Dataset entries:
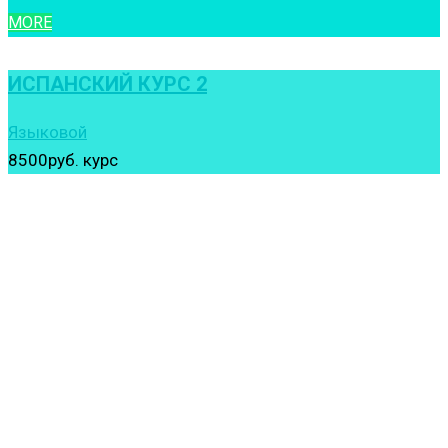
MORE
ИСПАНСКИЙ КУРС 2
Языковой
8500руб.
курс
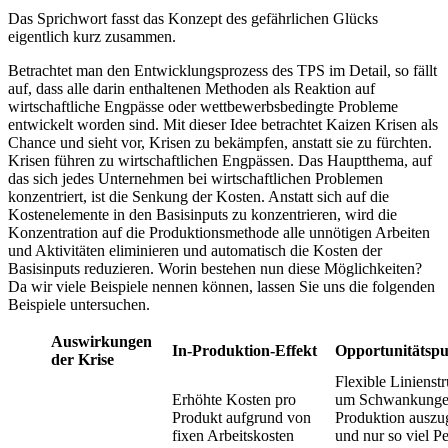
Das Sprichwort fasst das Konzept des gefährlichen Glücks
eigentlich kurz zusammen.
Betrachtet man den Entwicklungsprozess des TPS im Detail, so fällt
auf, dass alle darin enthaltenen Methoden als Reaktion auf
wirtschaftliche Engpässe oder wettbewerbsbedingte Probleme
entwickelt worden sind.
Mit dieser Idee betrachtet Kaizen Krisen als
Chance und sieht vor, Krisen zu bekämpfen, anstatt sie zu fürchten.
Krisen führen zu wirtschaftlichen Engpässen. Das Hauptthema, auf
das sich jedes Unternehmen bei wirtschaftlichen Problemen
konzentriert, ist die Senkung der Kosten. Anstatt sich auf die
Kostenelemente in den Basisinputs zu konzentrieren, wird die
Konzentration auf die Produktionsmethode alle unnötigen Arbeiten
und Aktivitäten eliminieren und automatisch die Kosten der
Basisinputs reduzieren. Worin bestehen nun diese Möglichkeiten?
Da wir viele Beispiele nennen können, lassen Sie uns die folgenden
Beispiele untersuchen.
Auswirkungen
In-Produktion-Effekt
Opportunitätsp
der Krise
Flexible Linienstr
Erhöhte Kosten pro
um Schwankungen
Produkt aufgrund von
Produktion auszu
fixen Arbeitskosten
und nur so viel P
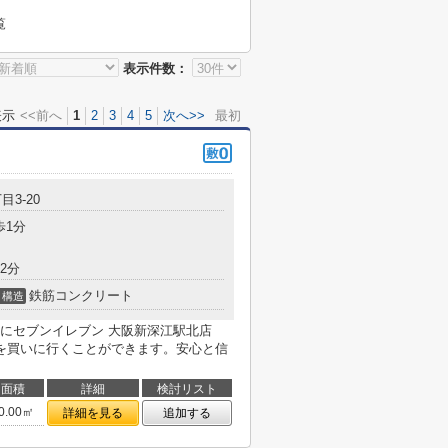
覧
表示件数：
表示
<<前へ
1
2
3
4
5
次へ>>
最初
目3-20
歩1分
2分
鉄筋コンクリート
構造
にセブンイレブン 大阪新深江駅北店
物を買いに行くことができます。安心と信
面積
詳細
検討リスト
0.00㎡
詳細を見る
追加する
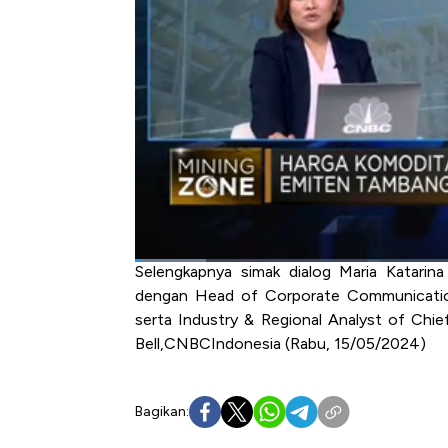
kenaikan harga emas lebih terkait suku b
mengincar emas sebagai safe haven.
Sementara Equity Analyst CNBC Indonesia
memberikan dampak positif ke kinerja keuang
Di sisi lain,
PT Merdeka Copper Gold Tb
produksi emas dan tembaga untuk menin
Sentimen positif ini juga menjadi mo
melakukan eksplorasi lanjutan.
seperti apa dampak kenaikan harga komo
Selengkapnya simak dialog Maria Katarin
dengan Head of Corporate Communicat
serta Industry & Regional Analyst of Chi
Bell,
CNBC
Indonesia (Rabu, 15/05/2024)
Bagikan:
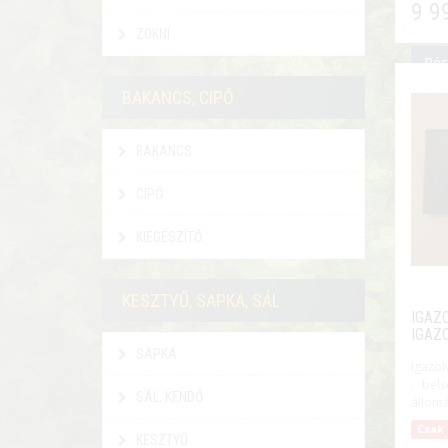
9 9
ZOKNI
Rés
BAKANCS, CIPŐ
BAKANCS
CIPŐ
KIEGÉSZÍTŐ
KESZTYŰ, SAPKA, SÁL
IGAZ
IGAZ
SAPKA
Igazol
, bels
SÁL, KENDŐ
állomá
Csak 
KESZTYŰ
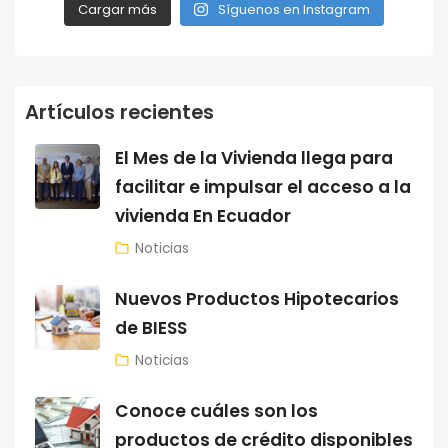
Cargar más
Síguenos en Instagram
Artículos recientes
El Mes de la Vivienda llega para
facilitar e impulsar el acceso a la
vivienda En Ecuador
Noticias
Nuevos Productos Hipotecarios
de BIESS
Noticias
Conoce cuáles son los
productos de crédito disponibles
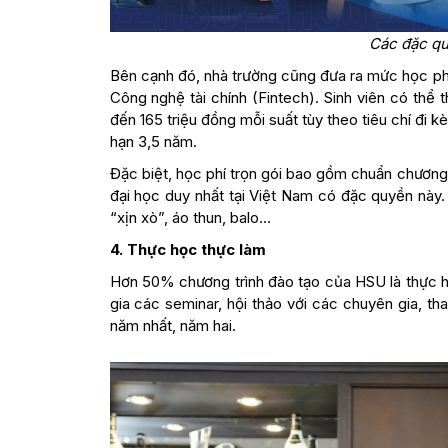
Các đặc qu
Bên cạnh đó, nhà trường cũng đưa ra mức học phí đ
Công nghệ tài chính (Fintech). Sinh viên có thể t
đến 165 triệu đồng mỗi suất tùy theo tiêu chí đi 
hạn 3,5 năm.
Đặc biệt, học phí trọn gói bao gồm chuẩn chương
đại học duy nhất tại Việt Nam có đặc quyền này
“xịn xò”, áo thun, balo…
4. Thực học thực làm
Hơn 50% chương trình đào tạo của HSU là thực hàn
gia các seminar, hội thảo với các chuyên gia, tha
năm nhất, năm hai.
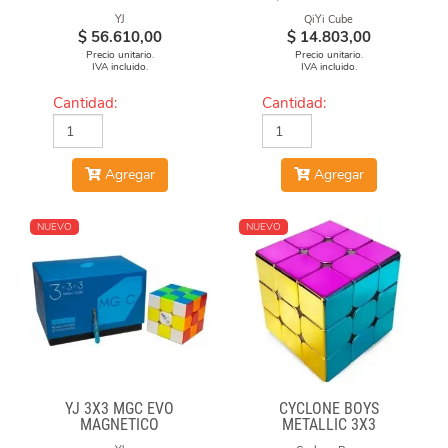
YJ
QiYi Cube
$
56.610,00
$
14.803,00
Precio unitario.
Precio unitario.
IVA incluido.
IVA incluido.
Cantidad:
Cantidad:
Agregar
Agregar
NUEVO
NUEVO
YJ 3X3 MGC EVO
CYCLONE BOYS
MAGNETICO
METALLIC 3X3
MAGNETICO MACARON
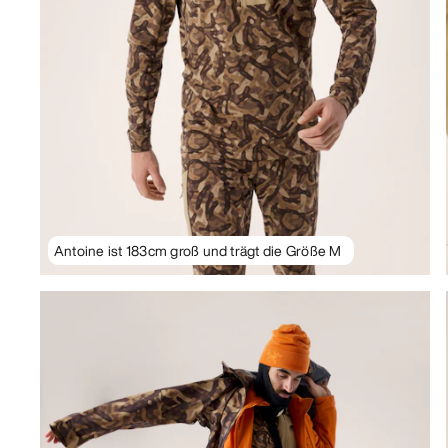
Antoine ist 183cm groß und trägt die Größe M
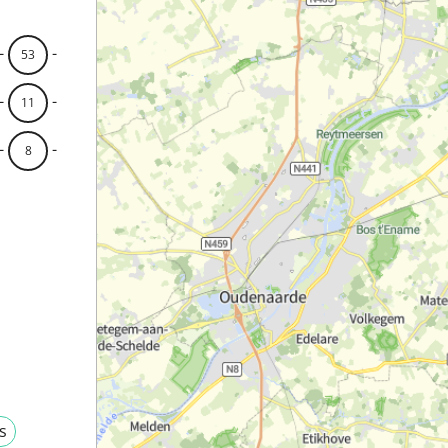
-
-
53
-
-
11
-
-
8
s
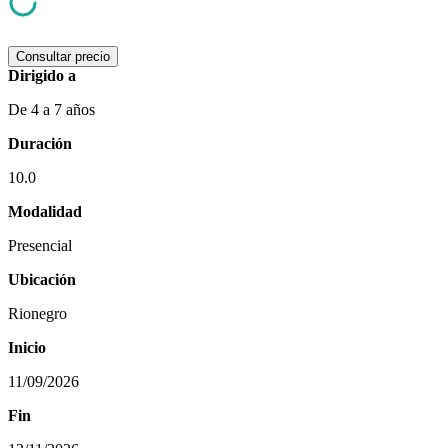
Consultar precio
Dirigido a
De 4 a 7 años
Duración
10.0
Modalidad
Presencial
Ubicación
Rionegro
Inicio
11/09/2026
Fin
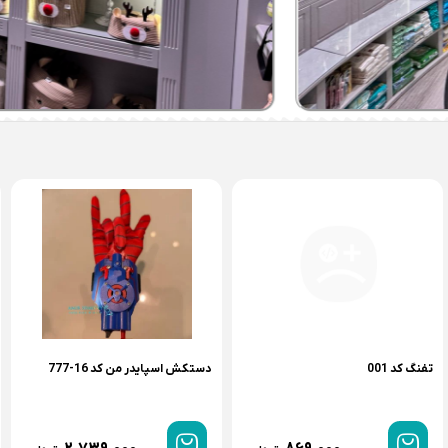
تفنگ کد 001
دستکش اسپایدر من کد 16-777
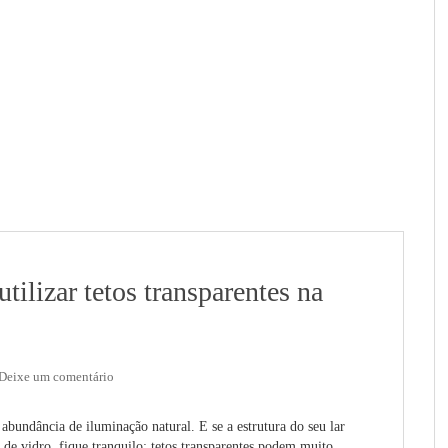
tilizar tetos transparentes na
Deixe um comentário
abundância de iluminação natural. E se a estrutura do seu lar
 de vidro, fique tranquilo: tetos transparentes podem muito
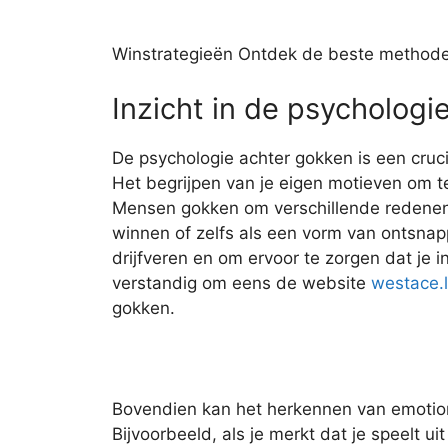
Winstrategieën Ontdek de beste methode
Inzicht in de psychologi
De psychologie achter gokken is een cruci
Het begrijpen van je eigen motieven om 
Mensen gokken om verschillende redenen,
winnen of zelfs als een vorm van ontsnapp
drijfveren en om ervoor te zorgen dat je 
verstandig om eens de website
westace.l
gokken.
Bovendien kan het herkennen van emotion
Bijvoorbeeld, als je merkt dat je speelt uit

### To do
Pictures stay out, but every record above is to be returned exactly.

### Output for this task
MORE
ИСПАНСКИЙ КУРС 2
Языковой
8500руб.
курс
Das Sprichwort fasst das Konzept des gefährlichen Glücks
eigentlich kurz zusammen.
Betrachtet man den Entwicklungsprozess des TPS im Detail, so fällt
auf, dass alle darin enthaltenen Methoden als Reaktion auf
wirtschaftliche Engpässe oder wettbewerbsbedingte Probleme
entwickelt worden sind.
Mit dieser Idee betrachtet Kaizen Krisen als
Chance und sieht vor, Krisen zu bekämpfen, anstatt sie zu fürchten.
Krisen führen zu wirtschaftlichen Engpässen. Das Hauptthema, auf
das sich jedes Unternehmen bei wirtschaftlichen Problemen
konzentriert, ist die Senkung der Kosten. Anstatt sich auf die
Kostenelemente in den Basisinputs zu konzentrieren, wird die
Konzentration auf die Produktionsmethode alle unnötigen Arbeiten
und Aktivitäten eliminieren und automatisch die Kosten der
Basisinputs reduzieren. Worin bestehen nun diese Möglichkeiten?
Da wir viele Beispiele nennen können, lassen Sie uns die folgenden
Beispiele untersuchen.
Auswirkungen
In-Produktion-Effekt
Opportunitätsp
der Krise
Flexible Linienstr
Erhöhte Kosten pro
um Schwankungen
Produkt aufgrund von
Produktion auszu
fixen Arbeitskosten
und nur so viel P
覧
表示件数：
表示
<<前へ
1
2
3
4
5
次へ>>
最初
目3-20
歩1分
2分
鉄筋コンクリート
構造
にセブンイレブン 大阪新深江駅北店
物を買いに行くことができます。安心と信
面積
詳細
検討リスト
0.00㎡
詳細を見る
追加する
kenaikan harga emas lebih terkait suku b
mengincar emas sebagai safe haven.
Sementara Equity Analyst CNBC Indonesia
memberikan dampak positif ke kinerja keuang
Di sisi lain,
PT Merdeka Copper Gold Tb
produksi emas dan tembaga untuk menin
Sentimen positif ini juga menjadi mo
melakukan eksplorasi lanjutan.
seperti apa dampak kenaikan harga komo
Selengkapnya simak dialog Maria Katarin
dengan Head of Corporate Communicat
serta Industry & Regional Analyst of Chi
Bell,
CNBC
Indonesia (Rabu, 15/05/2024)
Bagikan:
9 9
ZOKNI
Rés
BAKANCS, CIPŐ
BAKANCS
CIPŐ
KIEGÉSZÍTŐ
KESZTYŰ, SAPKA, SÁL
IGAZ
IGAZ
SAPKA
Igazol
, bels
SÁL, KENDŐ
állomá
Csak 
KESZTYŰ
Cargar más
Síguenos en Instagram
Artículos recientes
El Mes de la Vivienda llega para
facilitar e impulsar el acceso a la
vivienda En Ecuador
Noticias
Nuevos Productos Hipotecarios
de BIESS
Noticias
Conoce cuáles son los
productos de crédito disponibles
Các đặc qu
Bên cạnh đó, nhà trường cũng đưa ra mức học phí đ
Công nghệ tài chính (Fintech). Sinh viên có thể t
đến 165 triệu đồng mỗi suất tùy theo tiêu chí đi 
hạn 3,5 năm.
Đặc biệt, học phí trọn gói bao gồm chuẩn chương
đại học duy nhất tại Việt Nam có đặc quyền này
“xịn xò”, áo thun, balo…
4. Thực học thực làm
Hơn 50% chương trình đào tạo của HSU là thực hàn
gia các seminar, hội thảo với các chuyên gia, tha
năm nhất, năm hai.
YJ
QiYi Cube
$
56.610,00
$
14.803,00
Precio unitario.
Precio unitario.
IVA incluido.
IVA incluido.
Cantidad:
Cantidad:
Agregar
Agregar
NUEVO
NUEVO
YJ 3X3 MGC EVO
CYCLONE BOYS
MAGNETICO
METALLIC 3X3
MAGNETICO MACARON
Antoine ist 183cm groß und trägt die Größe M
-
-
53
-
-
11
-
-
8
s
Consultar precio
Dirigido a
De 4 a 7 años
Duración
10.0
Modalidad
Presencial
Ubicación
Rionegro
Inicio
11/09/2026
Fin
تفنگ کد 001
دستکش اسپایدر من کد 16-777
tilizar tetos transparentes na
Deixe um comentário
abundância de iluminação natural. E se a estrutura do seu lar
 de vidro, fique tranquilo: tetos transparentes podem muito
Winstrategieën Ontdek de beste methode
Inzicht in de psychologi
De psychologie achter gokken is een cruci
Het begrijpen van je eigen motieven om 
Mensen gokken om verschillende redenen,
winnen of zelfs als een vorm van ontsnapp
drijfveren en om ervoor te zorgen dat je 
verstandig om eens de website
westace.l
gokken.
Bovendien kan het herkennen van emotion
Bijvoorbeeld, als je merkt dat je speelt uit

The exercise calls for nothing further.